Izrael ogłasza stan wyjątkowy po nasileniu się walk z Hezbollahem
W wyniku poniedziałkowych ataków na południowy i wschodni Liban zginęło co najmniej 350 osób, w tym 24 dzieci, a 1 246 zostało rannych.
Izraelski rząd ogłosił w poniedziałek stan wyjątkowy w całym kraju po nasileniu się walk między izraelską armią a bojownikami Hezbollahu w Libanie. Stan ten potrwa do 30 września, ale jak dotąd armia nie wydała żadnych instrukcji. TASR informuje o tym na podstawie doniesień agencji DPA, AFP i Reuters.
Izrael rozpoczął serię nalotów na cele Hezbollahu w Libanie w poniedziałek rano. Siły Obronne Izraela (IDF) ujawniły w poniedziałek wieczorem, że naloty w Libanie uderzyły w „ponad 1100 celów” w ciągu ostatnich 24 godzin, w tym w „budynki, pojazdy i infrastrukturę”, w których ruch ukrywa rakiety, wyrzutnie, drony i inny sprzęt terrorystyczny.
„Dzisiejszy dzień jest ważnym wydarzeniem. Tego dnia zlikwidowaliśmy dziesiątki tysięcy rakiet i amunicji precyzyjnej (ruchu).
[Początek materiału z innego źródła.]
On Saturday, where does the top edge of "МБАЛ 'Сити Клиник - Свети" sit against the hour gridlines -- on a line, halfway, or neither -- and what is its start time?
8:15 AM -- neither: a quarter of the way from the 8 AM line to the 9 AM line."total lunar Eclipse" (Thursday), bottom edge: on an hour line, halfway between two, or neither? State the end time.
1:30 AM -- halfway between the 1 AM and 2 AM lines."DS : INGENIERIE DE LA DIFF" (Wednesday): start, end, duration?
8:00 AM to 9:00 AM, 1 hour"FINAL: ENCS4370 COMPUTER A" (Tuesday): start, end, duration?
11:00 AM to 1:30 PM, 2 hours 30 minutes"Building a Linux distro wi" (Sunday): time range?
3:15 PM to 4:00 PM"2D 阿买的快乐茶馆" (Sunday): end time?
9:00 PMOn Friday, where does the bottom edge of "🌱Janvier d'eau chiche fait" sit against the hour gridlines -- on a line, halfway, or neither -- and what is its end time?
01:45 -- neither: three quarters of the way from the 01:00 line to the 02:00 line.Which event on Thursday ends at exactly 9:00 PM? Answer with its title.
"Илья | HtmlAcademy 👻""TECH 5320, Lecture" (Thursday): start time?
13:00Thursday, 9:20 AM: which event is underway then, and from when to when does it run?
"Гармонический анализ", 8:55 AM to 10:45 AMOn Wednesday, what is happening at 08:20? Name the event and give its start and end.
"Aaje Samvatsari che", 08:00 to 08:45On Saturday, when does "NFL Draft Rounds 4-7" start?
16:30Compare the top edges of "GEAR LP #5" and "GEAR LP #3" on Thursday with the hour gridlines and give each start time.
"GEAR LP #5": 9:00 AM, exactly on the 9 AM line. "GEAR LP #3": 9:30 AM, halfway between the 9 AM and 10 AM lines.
To, co Hezbollah budował przez 20 lat od drugiej wojny libańskiej, teraz naprawdę niszczy IDF” – podkreślił minister obrony Izraela Yoav Galant.
Według libańskiego ministerstwa zdrowia, w wyniku poniedziałkowych ataków na południowy i wschodni Liban zginęło co najmniej 350 osób, w tym 24 dzieci. Kolejne 1 246 osób odniosło obrażenia.